Él pensó que debía consolarla, tranquilizarla, calmarla… pero en su interior bullía la rabia, rezumaba el temor, la desazón ante el peligro inminente e invisible, porque no puedes adivinar nunca de dónde saldrá una camioneta llena de criminales que
buscan venganza porque el Gobierno se atrevió a matar a su líder, ése que había sido intocable, invencible, inmortal.
Y a ambos les dio miedo pensar que todo el país estaba en llamas, atacado por las cuatro letras, amenazado en sus hijos y sus abuelos, en sus mujeres indefensas.
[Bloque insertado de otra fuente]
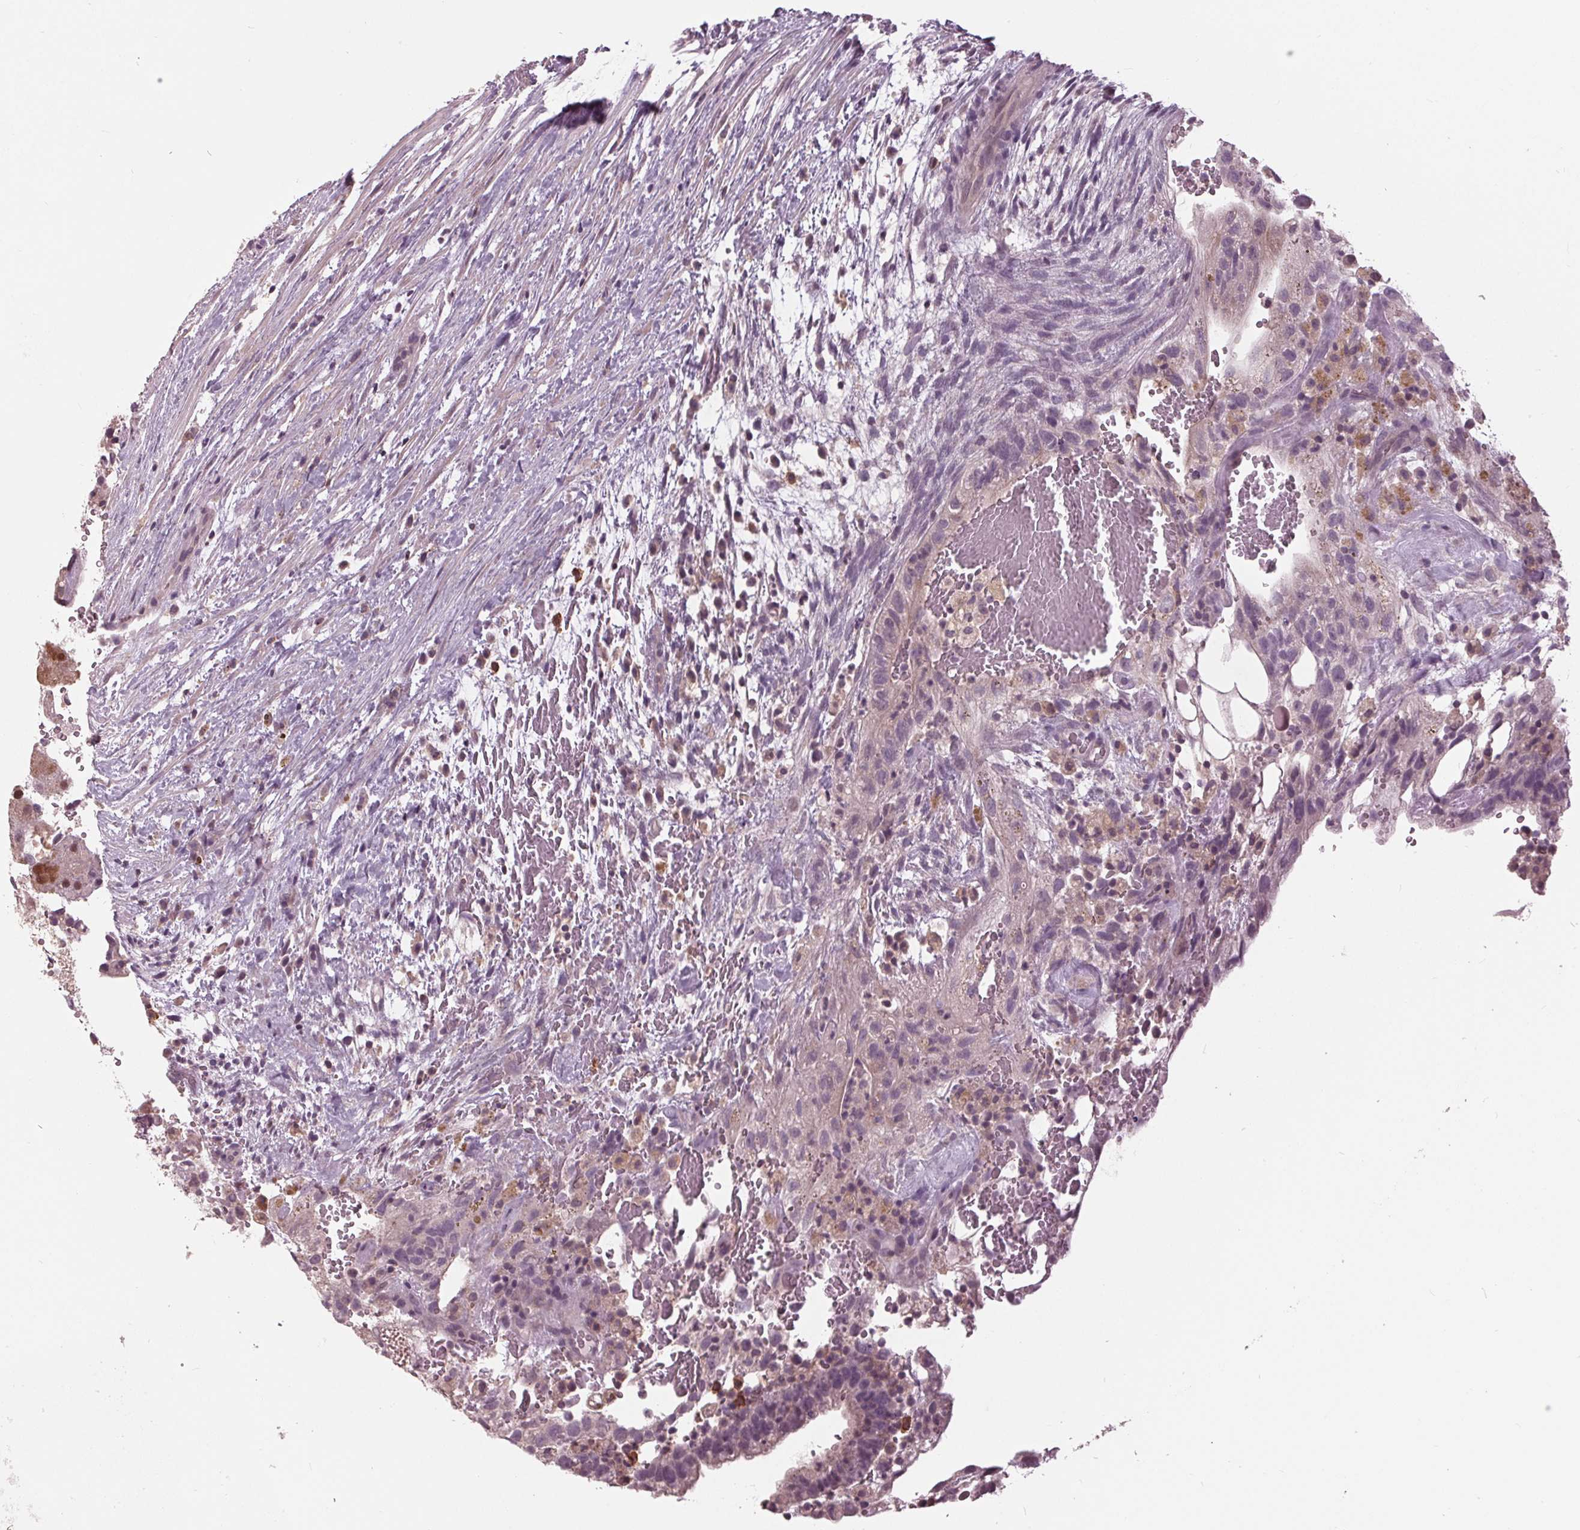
{"staining": {"intensity": "negative", "quantity": "none", "location": "none"}, "tissue": "testis cancer", "cell_type": "Tumor cells", "image_type": "cancer", "snomed": [{"axis": "morphology", "description": "Normal tissue, NOS"}, {"axis": "morphology", "description": "Carcinoma, Embryonal, NOS"}, {"axis": "topography", "description": "Testis"}], "caption": "High power microscopy photomicrograph of an immunohistochemistry (IHC) histopathology image of testis embryonal carcinoma, revealing no significant expression in tumor cells.", "gene": "SIGLEC6", "patient": {"sex": "male", "age": 32}}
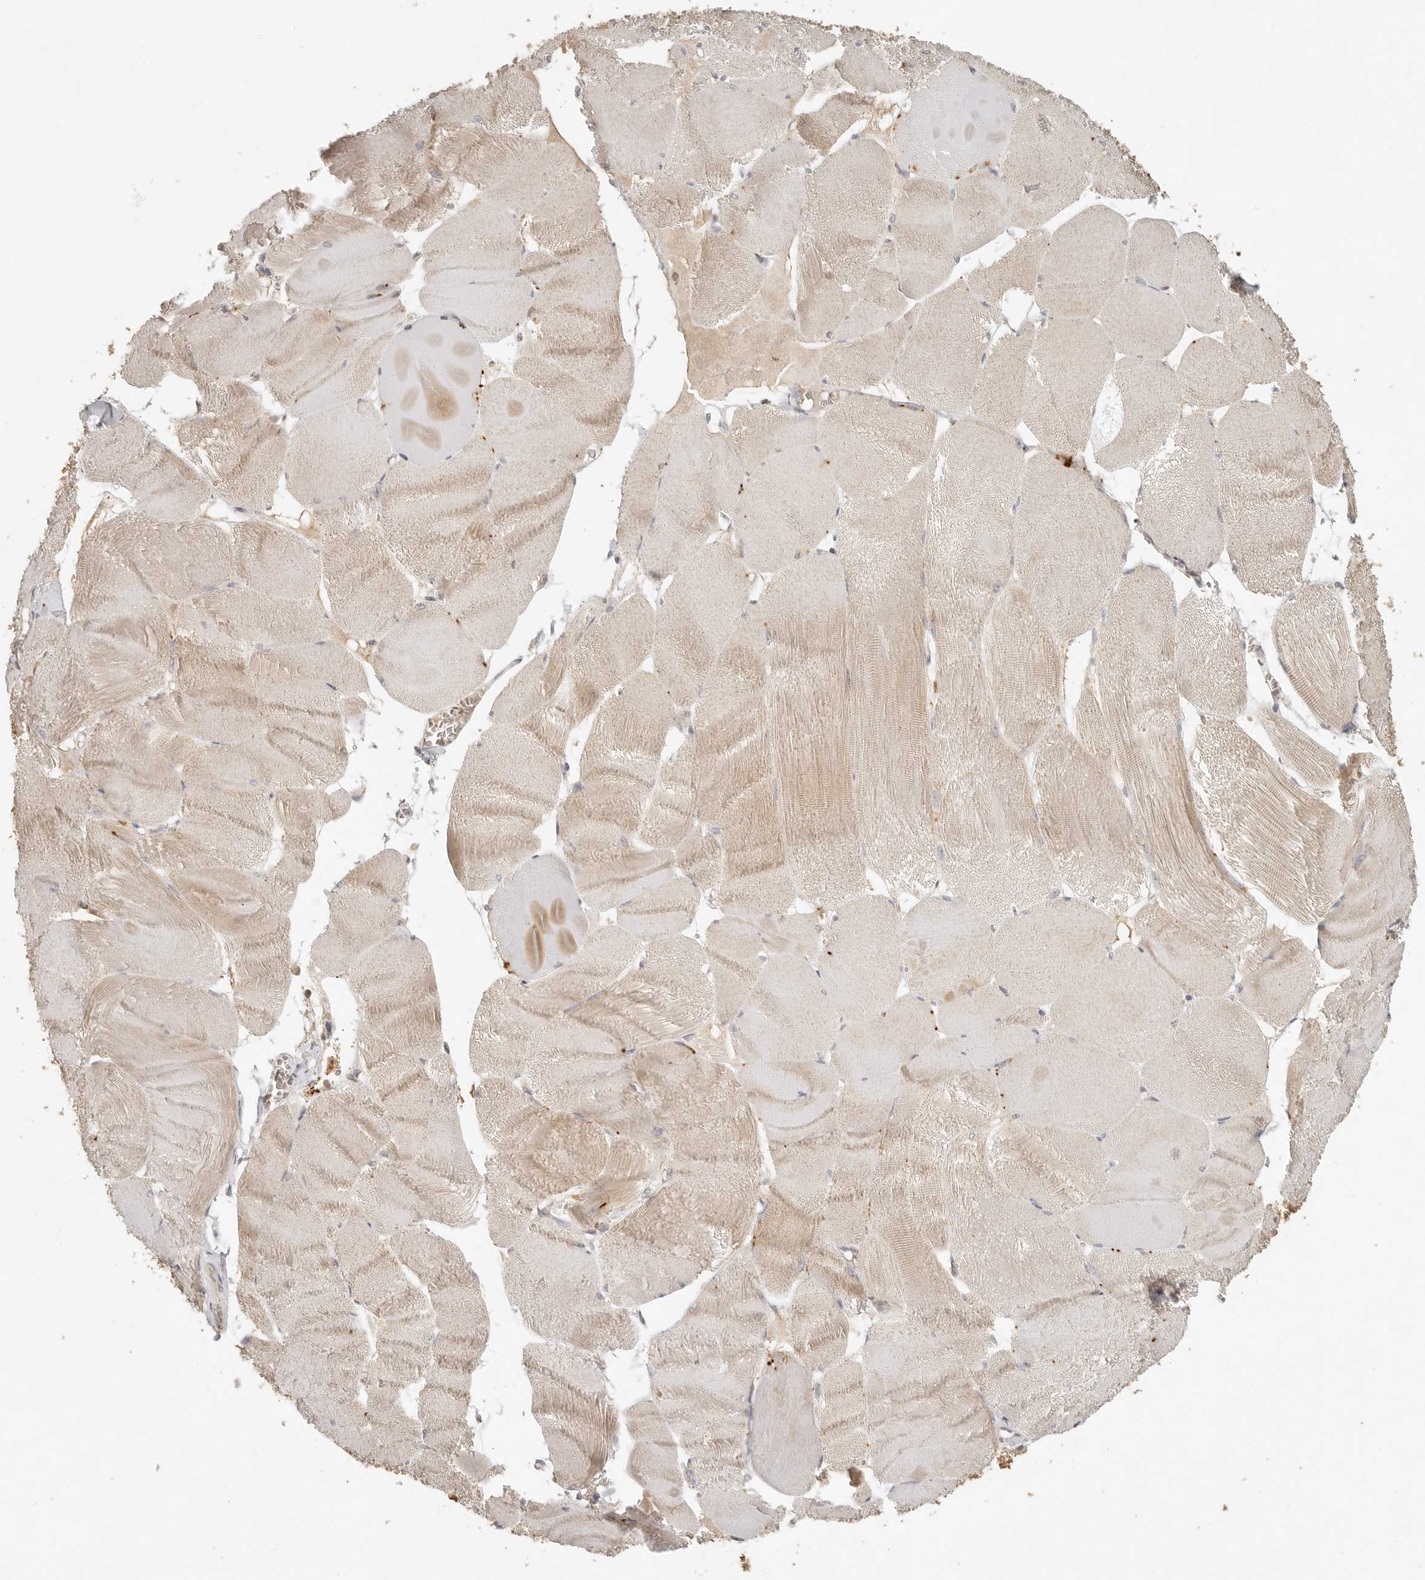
{"staining": {"intensity": "moderate", "quantity": "25%-75%", "location": "cytoplasmic/membranous"}, "tissue": "skeletal muscle", "cell_type": "Myocytes", "image_type": "normal", "snomed": [{"axis": "morphology", "description": "Normal tissue, NOS"}, {"axis": "morphology", "description": "Basal cell carcinoma"}, {"axis": "topography", "description": "Skeletal muscle"}], "caption": "Human skeletal muscle stained for a protein (brown) exhibits moderate cytoplasmic/membranous positive expression in about 25%-75% of myocytes.", "gene": "MRPL55", "patient": {"sex": "female", "age": 64}}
Y junto al miedo sintieron el pavor de la certeza: la violencia había ganado la batalla y se enseñoreaba de plazas y calles, de carreteras y aeropuertos.
Y no obstante, lo peor de todo era empezar a sentir que tanto crimen era algo normal, aunque nunca natural; que algunos podrían sobrevivir entre las balaceras y las desapariciones.
Pareciera que es de la naturaleza humana acostumbrarse a las peores condiciones de la bestialidad… ¡No! ¡Jamás normalicemos en nuestra mente y el corazón que las cosas tienen que seguir así de mal!
Por eso es mejor el miedo, aunque acabe con nuestra paz interna y externa, porque por más grande que sea, no podrá quitarnos nunca nuestra humanidad.